> _EXCERPT_
The same policies that have failed in Europe won’t work here.
By James Sherk
Monday, November 3, 2008
America’s financial system is on government life support. Unemployment is rising almost as quickly as the stock market is falling. Small wonder that many voters find Sen. Barack Obama’s campaign for “hope and change” appealing. Who doesn’t want change right now?
But hope and change are vague terms that allow everyone to project onto Obama’s campaign the changes they want. Far fewer voters realize what changes, exactly, Obama has promised: changes that would essentially change America — into France.
America is the world’s leading economic power because American workers are productive and entrepreneurial. The U.S. economy — and government policy — place relatively few barriers in the way of upward mobility. Americans who work hard can rise as high and far as their skills will take them, and many do.
Of the poorest fifth of Americans, three-fifths work their way into a higher income quintile within a decade. Remarkably, many of the much-maligned “rich” weren’t born that way. Only two-fifths of the top 1 percent of earners today earned as much ten years ago. The rest worked their way to the top during the last decade. Tens of millions of American families really do live the American Dream.
Today that dream seems under attack. High energy costs and the resulting financial crisis have dealt a severe blow to the American economy. But these are not uniquely American problems. These economic storms have also buffeted France, Germany, Britain and most other developed countries. Americas dynamic economic system didn’t cause this crisis any more than Germany’s heavily regulated system did.
Now consider the change Obama wants to bring. He promises to raise the top tax rate on the most financially successful Americans to confiscatory levels above 50 percent. Two senior Democratic committee chairmen have also proposed taxing the IRA and 401(k) retirement accounts that most Americans hold.
Obama wants to nationalize most health care, paid for with your tax dollars, and to spend hundreds of billions more on a raft of new federal programs. One pays workers who take jobs that pay less than their previous employer. Obama has pledged to take away secret ballot organizing elections so unions can publicly pressure workers into joining, or else. Once unions organize companies, the government would micromanage them, with federal bureaucrats writing every detail of new labor contracts.
None of these policies would have done anything to stop the current crisis. But they would remake America’s entrepreneurial economy in the image of a European social welfare state. Most Western European economies are characterized by high taxes, expansive social programs, nationalized medical care, high union coverage — often whether workers want a union or not — and tight government controls over business decisions. It is much easier for business owners in Italy to divorce their wives than to fire underperforming workers.

> _ENTRIES SUPPLIED_
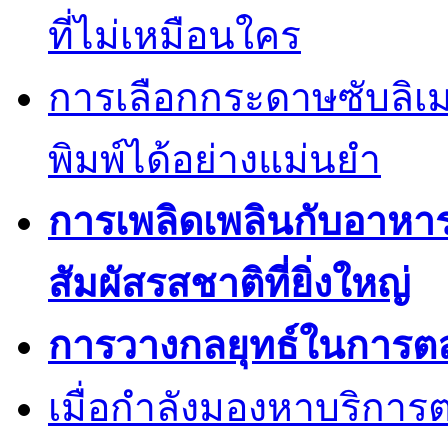
ที่ไม่เหมือนใคร
การเลือกกระดาษซับลิเ
พิมพ์ได้อย่างแม่นยำ
การเพลิดเพลินกับอาหา
สัมผัสรสชาติที่ยิ่งใหญ่
การวางกลยุทธ์ในการต
เมื่อกำลังมองหาบริการต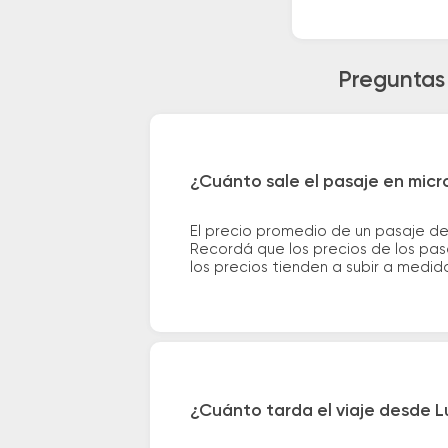
Preguntas 
¿Cuánto sale el pasaje en mic
El precio promedio de un pasaje de
Recordá que los precios de los pas
los precios tienden a subir a medid
¿Cuánto tarda el viaje desde 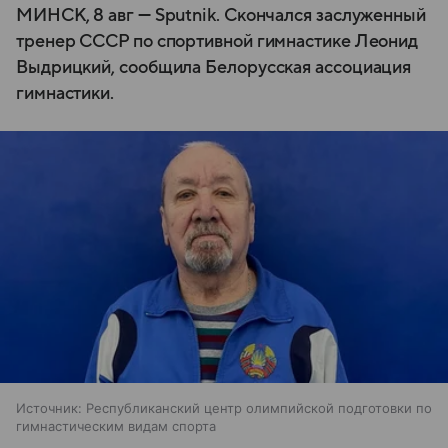
МИНСК, 8 авг — Sputnik. Скончался заслуженный
тренер СССР по спортивной гимнастике Леонид
Выдрицкий, сообщила Белорусская ассоциация
гимнастики.
Источник:
Республиканский центр олимпийской подготовки по
гимнастическим видам спорта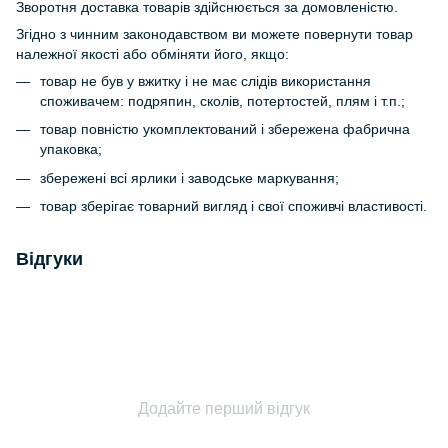
Зворотня доставка товарів здійснюється за домовленістю.
Згідно з чинним законодавством ви можете повернути товар
належної якості або обміняти його, якщо:
товар не був у вжитку і не має слідів використання
споживачем: подряпин, сколів, потертостей, плям і т.п.;
товар повністю укомплектований і збережена фабрична
упаковка;
збережені всі ярлики і заводське маркування;
товар зберігає товарний вигляд і свої споживчі властивості.
Відгуки
Додайте перший відгук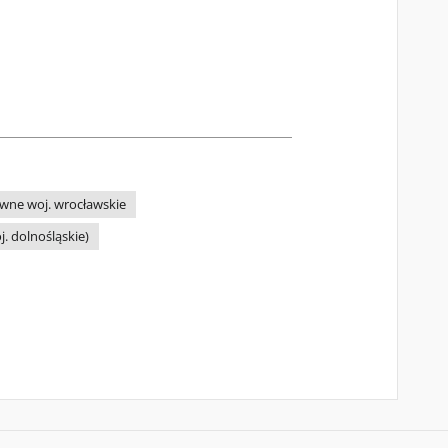
wne woj. wrocławskie
. dolnośląskie)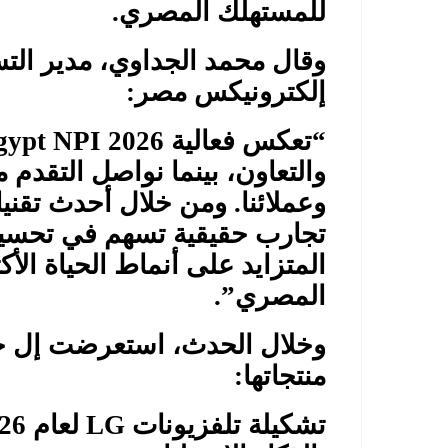
للمستهلك المصري
.
وقال محمد الجداوي، مدير الت
إلكترونيكس مصر
:
“
تعكس فعالية
ypt NPI 2026
والتعاون، بينما نواصل التقدم م
وعملائنا. ومن خلال أحدث تقنيا
تجارب حقيقية تسهم في تحسين 
المتزايد على أنماط الحياة الأكث
المصري
.”
وخلال الحدث، استعرضت إل 
منتجاتها
:
تشكيلة تلفزيونات
LG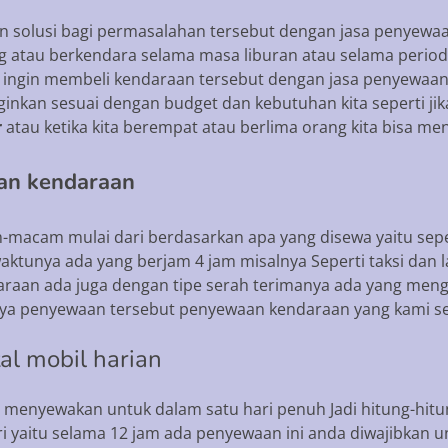
solusi bagi permasalahan tersebut dengan jasa penyewaan
ng atau berkendara selama masa liburan atau selama periode
ngin membeli kendaraan tersebut dengan jasa penyewaan
nkan sesuai dengan budget dan kebutuhan kita seperti jika 
r
atau ketika kita berempat atau berlima orang kita bisa m
an kendaraan
acam mulai dari berdasarkan apa yang disewa yaitu sepe
ktunya ada yang berjam 4 jam misalnya Seperti taksi dan l
araan ada juga dengan tipe serah terimanya ada yang meng
ya penyewaan tersebut penyewaan kendaraan yang kami sed
al mobil harian
i menyewakan untuk dalam satu hari penuh Jadi hitung-hi
 yaitu selama 12 jam ada penyewaan ini anda diwajibkan un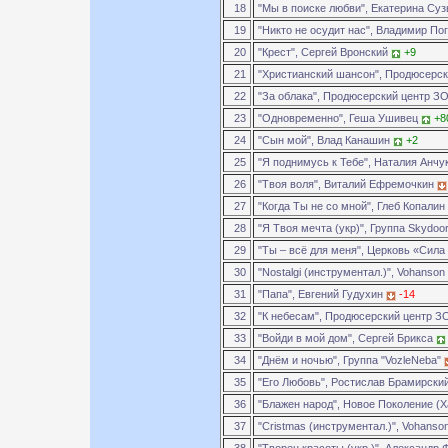
18
"Мы в поиске любви", Екатерина Су
19
"Никто не осудит нас", Владимир П
20
"Крест", Сергей Вронский
+9
21
"Христианский шансон", Продюсерс
22
"За облака", Продюсерский центр 
23
"Одновременно", Геша Ушивец
+8
24
"Сын мой", Влад Канашин
+2
25
"Я поднимусь к Тебе", Наталия Анчу
26
"Твоя воля", Виталий Ефремочкин
27
"Когда Ты не со мной", Глеб Копалин
28
"Я Твоя мечта (укр)", Группа Skydoo
29
"Ты – всё для меня", Церковь «Сила
30
"Nostalgi (инструментал.)", Vohanson
31
"Папа", Евгений Гудухин
-14
32
"К небесам", Продюсерский центр 
33
"Войди в мой дом", Сергей Брикса
34
"Днём и ночью", Группа "VozleNeba"
35
"Его Любовь", Ростислав Брамирски
36
"Блажен народ", Новое Поколение (
37
"Cristmas (инструментал.)", Vohanso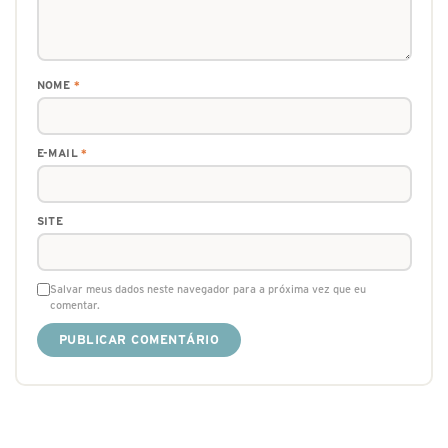
NOME
*
E-MAIL
*
SITE
Salvar meus dados neste navegador para a próxima vez que eu
comentar.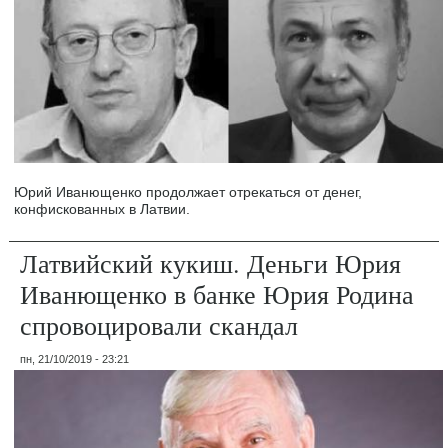
Юрий Иванющенко продолжает отрекаться от денег,
конфискованных в Латвии.
Латвийский кукиш. Деньги Юрия
Иванющенко в банке Юрия Родина
спровоцировали скандал
пн, 21/10/2019 - 23:21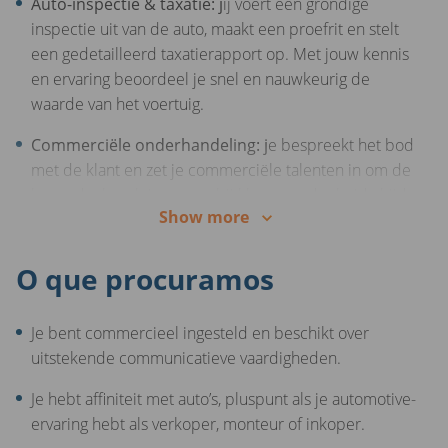
Auto-inspectie & taxatie: j
ij voert een grondige
Financiële zekerheid
: wij bieden een premievrij
inspectie uit van de auto, maakt een proefrit en stelt
pensioen zodat je zorgeloos kunt werken aan jouw
een gedetailleerd taxatierapport op. Met jouw kennis
toekomst.
en ervaring beoordeel je snel en nauwkeurig de
waarde van het voertuig.
Ontwikkelingsmogelijkheden
: jaarlijkse
evaluatiemomenten met aandacht voor persoonlijke
Commerciële onderhandeling: j
e bespreekt het bod
groei en doorgroeimogelijkheden.
met de klant en zet je commerciële talenten in om de
beste deal te sluiten, waarbij klanttevredenheid altijd
Show more
voorop staat.
Vestigingsbeheer: j
ij zorgt ervoor dat de vestiging op
O que procuramos
rolletjes loopt. Dit omvat zowel administratieve
ondersteuning als het waarborgen van een
Je bent commercieel ingesteld en beschikt over
representatieve uitstraling van de vestiging.
uitstekende communicatieve vaardigheden.
Klantbeleving:
elke klant krijgt bij jou een vijfsterren
Je hebt affiniteit met auto’s, pluspunt als je automotive-
service. Jij zorgt ervoor dat zij tevreden en met een
ervaring hebt als verkoper, monteur of inkoper.
glimlach de deur uitgaan.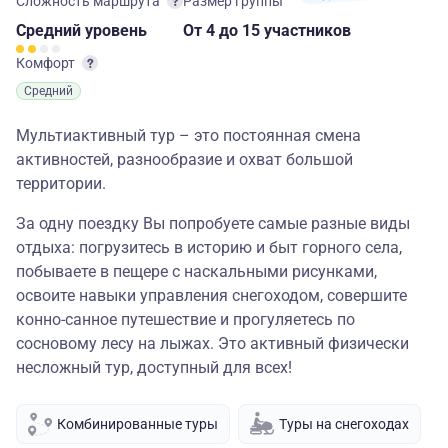
Сложность маршрута
Размер группы
Средний
уровень
От 4
до 15 участников
Комфорт
Средний
Мультиактивный тур – это постоянная смена
активностей, разнообразие и охват большой
территории.
За одну поездку Вы попробуете самые разные виды
отдыха: погрузитесь в историю и быт горного села,
побываете в пещере с наскальными рисунками,
освоите навыки управления снегоходом, совершите
конно-санное путешествие и прогуляетесь по
сосновому лесу на лыжах. Это активный физически
несложный тур, доступный для всех!
Комбинированные туры
Туры на снегоходах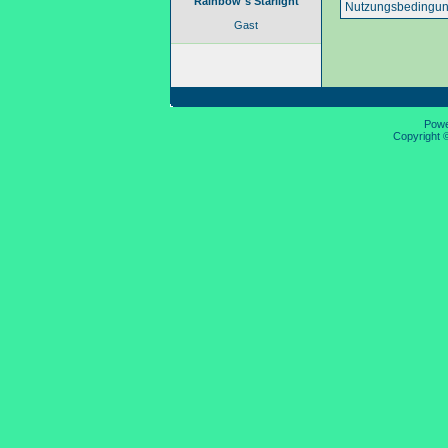
Rainbow´s Starlight
Nutzungsbedingun
Gast
Pow
Copyright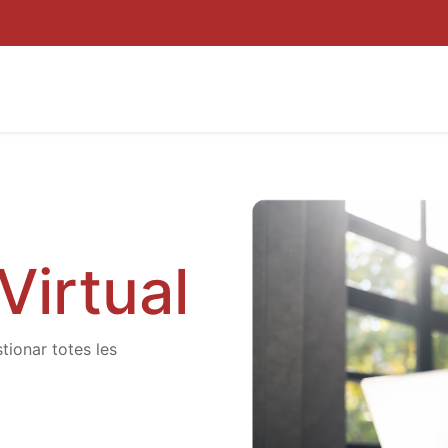
JECTES
PER QUÈ INNUBO
KIT DIGITAL
BLOC
ZONA C
Virtual
tionar totes les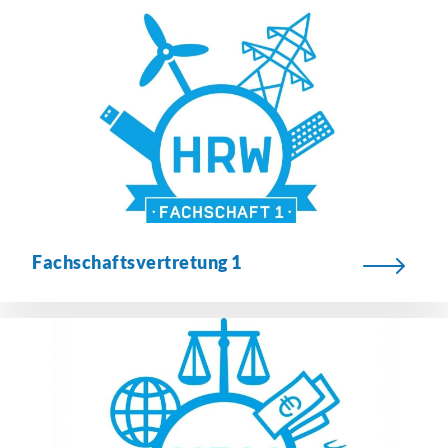
Fachschaftsvertretung
1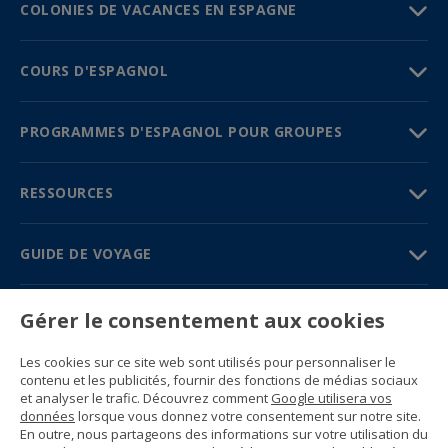
COLONIES DE VACANCES EN ESPAGNE
COURS D'ESPAGNOL
PROGRAMMES D'ESPAGNOL POUR GROUPES
RESSOURCES
GUIDE DE VOYAGE
PARTENAIRES
Gérer le consentement aux cookies
Contactez-nous
Les cookies sur ce site web sont utilisés pour personnaliser le
Prix et brochures
contenu et les publicités, fournir des fonctions de médias sociaux
(+34) 91 594 37 76
et analyser le trafic. Découvrez comment
Google utilisera vos
Gustavo Fernández Balbuena, 11
données
lorsque vous donnez votre consentement sur notre site.
28002 Madrid, Spain
En outre, nous partageons des informations sur votre utilisation du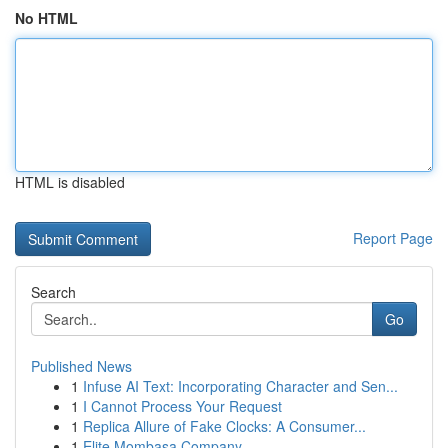
No HTML
HTML is disabled
Report Page
Search
Go
Published News
1
Infuse AI Text: Incorporating Character and Sen...
1
I Cannot Process Your Request
1
Replica Allure of Fake Clocks: A Consumer...
1
Elite Mombasa Company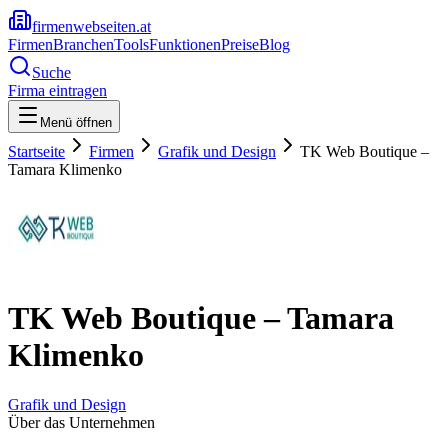
firmenwebseiten.at
Firmen
Branchen
Tools
Funktionen
Preise
Blog
Suche
Firma eintragen
Menü öffnen
Startseite
Firmen
Grafik und Design
TK Web Boutique –
Tamara Klimenko
TK Web Boutique – Tamara
Klimenko
Grafik und Design
Über das Unternehmen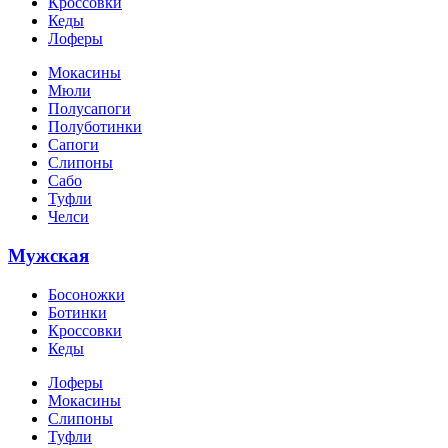
Кроссовки
Кеды
Лоферы
Мокасины
Мюли
Полусапоги
Полуботинки
Сапоги
Слипоны
Сабо
Туфли
Челси
Мужская
Босоножки
Ботинки
Кроссовки
Кеды
Лоферы
Мокасины
Слипоны
Туфли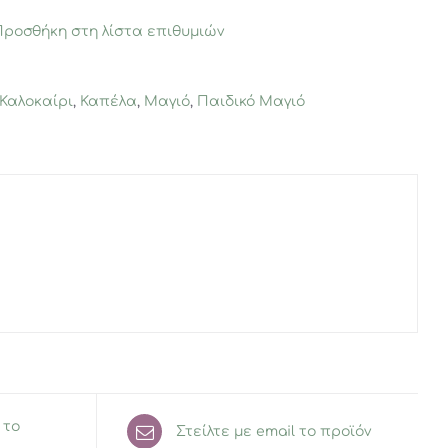
Προσθήκη στη λίστα επιθυμιών
Καλοκαίρι
,
Καπέλα
,
Μαγιό
,
Παιδικό Μαγιό
 το
Στείλτε με email το προϊόν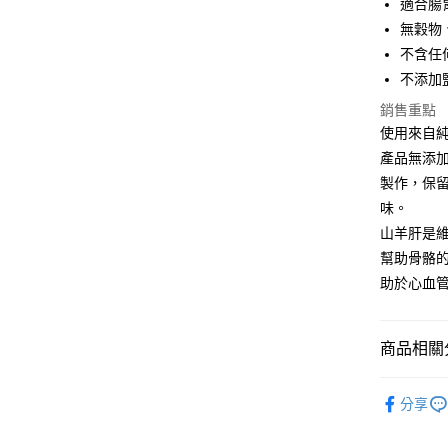
適合腸
祥億貨運
無穀物
每筆NT$1
不含任
離島宅配
不添加
每筆NT$2
銷售重點
使用來自
香港
產品無添
製作，保
味。
山羊肝是
幫助骨骼
助於心血
商品相關分
汪汪點心
分享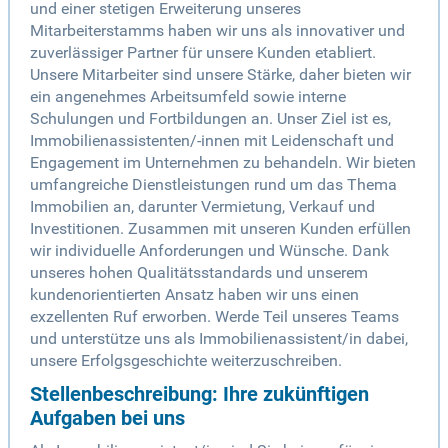
und einer stetigen Erweiterung unseres
Mitarbeiterstamms haben wir uns als innovativer und
zuverlässiger Partner für unsere Kunden etabliert.
Unsere Mitarbeiter sind unsere Stärke, daher bieten wir
ein angenehmes Arbeitsumfeld sowie interne
Schulungen und Fortbildungen an. Unser Ziel ist es,
Immobilienassistenten/-innen mit Leidenschaft und
Engagement im Unternehmen zu behandeln. Wir bieten
umfangreiche Dienstleistungen rund um das Thema
Immobilien an, darunter Vermietung, Verkauf und
Investitionen. Zusammen mit unseren Kunden erfüllen
wir individuelle Anforderungen und Wünsche. Dank
unseres hohen Qualitätsstandards und unserem
kundenorientierten Ansatz haben wir uns einen
exzellenten Ruf erworben. Werde Teil unseres Teams
und unterstütze uns als Immobilienassistent/in dabei,
unsere Erfolgsgeschichte weiterzuschreiben.
Stellenbeschreibung: Ihre zukünftigen
Aufgaben bei uns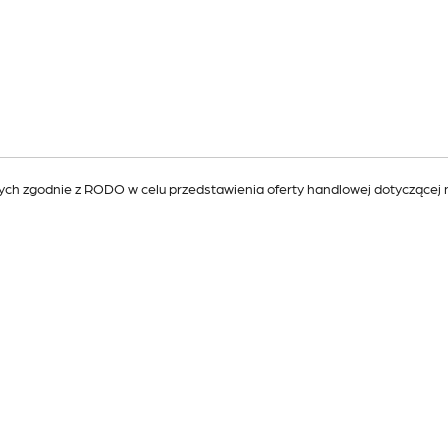
h zgodnie z RODO w celu przedstawienia oferty handlowej dotyczącej 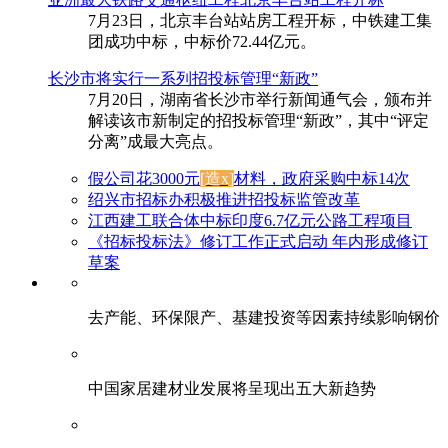
7月23日，北京丰台站站房工程开标，中铁建工集
团成功中标，中标价72.44亿元。
长沙市将实行一系列招投标管理“新政”
7月20日，湖南省长沙市举行新闻通气会，颁布并
解读该市新制定的招投标管理“新政”，其中“评定
分离”成最大亮点。
假公司花3000元
[造x]
材料，政府采购中标14次
绍兴市招标办积极推进招投标监管改革
江西建工联合体中标印度6.7亿元公路工程项目
《招标投标法》修订工作正式启动 年内形成修订
草案
去产能、环保限产、基建投资等因素持续影响钢价
中国家居建材业发展将呈现出五大新趋势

> _ACTIVITY 1_
According to the article on Obama's economic proposals, what share of the poorest fifth of Americans move into a higher income quintile within a decade?
> _ACTIVITY 2_
Write a continuation of the article on Obama's economic proposals, picking up from the point where it stops.
The listing is separate material from the article on Obama's economic proposals.

> _ANSWER BOX 1_
Three-fifths of them do.

> _ANSWER BOX 2_
The results have been predictable. High taxes give European workers little reason to try to get ahead — the government simply takes most of your extra earnings. When promotions come only on the basis of union seniority, and poor performers are guaranteed a job no matter how little work they do, workers have little reason to become more productive. Employers hire only when they absolutely must. Billions of tax dollars are wasted on politically important but economically unproductive “investments.”
This has lead to widespread stagnation. Unemployment in Europe was 60 percent higher than the United States last year, and the unemployed stayed out of work much longer. Even in the current downturn, workers in the United States who lose their jobs typically find new work within three to four months. In Europe the average worker stays unemployed for over a year. American workers are much more productive than Europeans — worker productivity in the European Union grows at less than two-thirds the rate of America. Unsurprisingly, American workers earn 40 percent more than their European counterparts. The French model doesn’t work.
That’s why France and the rest of Europe are abandoning it. France, Germany and most of continental Europe have reformed their economies, lowering taxes, loosening labor market restrictions, and reducing the scope of their social programs. Europe can no longer afford an economy that discourages productivity and entrepreneurship.
But even as Europe abandons the French model, Sen. Obama wants to embrace it. The same policies that have failed in Europe won’t work here. Higher taxes on saving and working, government bureaucrats deciding how many workers companies can hire and how much — or little — workers will earn, government run health care, and not quite voluntary union membership discourage entrepreneurs from taking risks and starting new businesses. They discourage productivity and innovation. They discourage growth and prosperity.
Sen. Obama proposes changing America, but change is a vague promise. Most Americans want to change course, but the change Obama promises would change America into a social welfare state where the American Dream is all but impossible.